Australians have taken to social media to share what they're cutting back on in the face of rising inflation - and it's not pretty.
Although discretionary spending, such as streaming services, eating out, takeaway coffee and alcohol all got a mention, many households are also apparently cutting back on grocery staples like cereal, meat and fresh fruit and veggies - things most Australians once took for granted.
Also read: Bad grocery habit 1 in 5 Aussies admit to
Posting to the r/Australia subreddit, user HalfManHalfCyborg asked what people had stopped buying recently due to price increases, and the responses came thick and fast, with the post attracting more than 450 replies in just a few hours.
"Cereal. One of those larger sizes... cost over $9 now," commented one user, attracting hundreds of votes.

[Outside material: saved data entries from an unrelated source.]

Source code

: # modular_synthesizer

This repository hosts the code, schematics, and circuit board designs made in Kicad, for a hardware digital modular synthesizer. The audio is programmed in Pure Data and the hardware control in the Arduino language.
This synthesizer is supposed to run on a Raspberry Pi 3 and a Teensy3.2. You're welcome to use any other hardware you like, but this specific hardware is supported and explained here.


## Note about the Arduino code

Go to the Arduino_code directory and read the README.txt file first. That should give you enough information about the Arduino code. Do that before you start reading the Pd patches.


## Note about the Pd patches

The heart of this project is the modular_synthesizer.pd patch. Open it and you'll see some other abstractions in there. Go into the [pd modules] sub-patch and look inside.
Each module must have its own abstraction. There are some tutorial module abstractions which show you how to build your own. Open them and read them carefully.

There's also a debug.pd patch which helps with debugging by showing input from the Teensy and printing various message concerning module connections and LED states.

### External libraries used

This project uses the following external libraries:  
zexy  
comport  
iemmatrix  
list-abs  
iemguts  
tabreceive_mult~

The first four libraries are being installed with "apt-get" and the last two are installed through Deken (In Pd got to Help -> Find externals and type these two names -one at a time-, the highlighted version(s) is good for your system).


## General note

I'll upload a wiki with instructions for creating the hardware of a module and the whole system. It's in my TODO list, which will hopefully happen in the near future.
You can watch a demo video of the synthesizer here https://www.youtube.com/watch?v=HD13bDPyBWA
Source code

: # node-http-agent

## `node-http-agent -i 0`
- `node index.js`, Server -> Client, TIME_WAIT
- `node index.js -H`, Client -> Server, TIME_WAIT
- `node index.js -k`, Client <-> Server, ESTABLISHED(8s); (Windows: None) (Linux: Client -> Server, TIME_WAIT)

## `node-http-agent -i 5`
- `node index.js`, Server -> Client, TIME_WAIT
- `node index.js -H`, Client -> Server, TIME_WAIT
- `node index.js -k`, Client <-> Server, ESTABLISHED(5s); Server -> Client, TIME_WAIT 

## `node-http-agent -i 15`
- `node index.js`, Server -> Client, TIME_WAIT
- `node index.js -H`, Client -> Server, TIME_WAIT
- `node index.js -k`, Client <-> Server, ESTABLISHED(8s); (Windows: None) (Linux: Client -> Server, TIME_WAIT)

"That's one of the worst things imo," agreed another Redditor. "I want to eat breakfast every day and I don't especially want something hot or cooked. Cereal to the rescue, right? Ten bucks a box... Flaked wheat is a luxury now?"
Some people said they'd stopped buying certain fruits like watermelon.
"I love watermelon, but I'm not paying $20+ per melon. It's ridiculous," wrote one group member, while others said they'd had to cut back on fresh fruit and veg altogether and were shopping less, generally.
"Cutting back a lot on fruit and veg... Stuff is just way too expensive," one Redditor wrote. "I no longer do a weekly shop. I just do every now and then, and only what I need for the next few days."
Another staple people are skipping is meat, with numerous Aussies saying they can no longer afford even common cuts.
"Even mince seems pricey now," commented one user, with another admitting they'd "become an economic vegetarian".
A third Redditor reminisced on seemingly distant memories of days of plenty.
"I remember growing up as a kid and always having so many lamb cutlets and T-bones when BBQ'ing that you'd have leftovers for a week, even for a lower-income family. Cutlets are now priced like Rolex watches for a bit of meat and bone. WTF."
Deb Shroot, a financial counsellor with Financial Counselling Australia, said she noticed a big change around early March when fuel prices began to spike.
"It started with fuel prices soaring above the $2 mark, followed by eight consecutive interest rate rises and rising grocery prices – that has all combined to really put the squeeze on people’s spending," Shroot told Yahoo Finance.
"We've seen a steady increase in people seeking financial counselling and people really cutting back on what they'd otherwise consider essentials, such as home, car and health insurance. That has led to an increase in people coming to us with uninsured car accident debt, for example.
"The other noticeable trend has been a lot more people resorting to buy now, pay later agreements just to buy essentials – groceries, children's clothing, utility bills, etc. But because buy now, pay later is far too easy to access, we're seeing a lot of people losing track of those agreements and running into serious problems."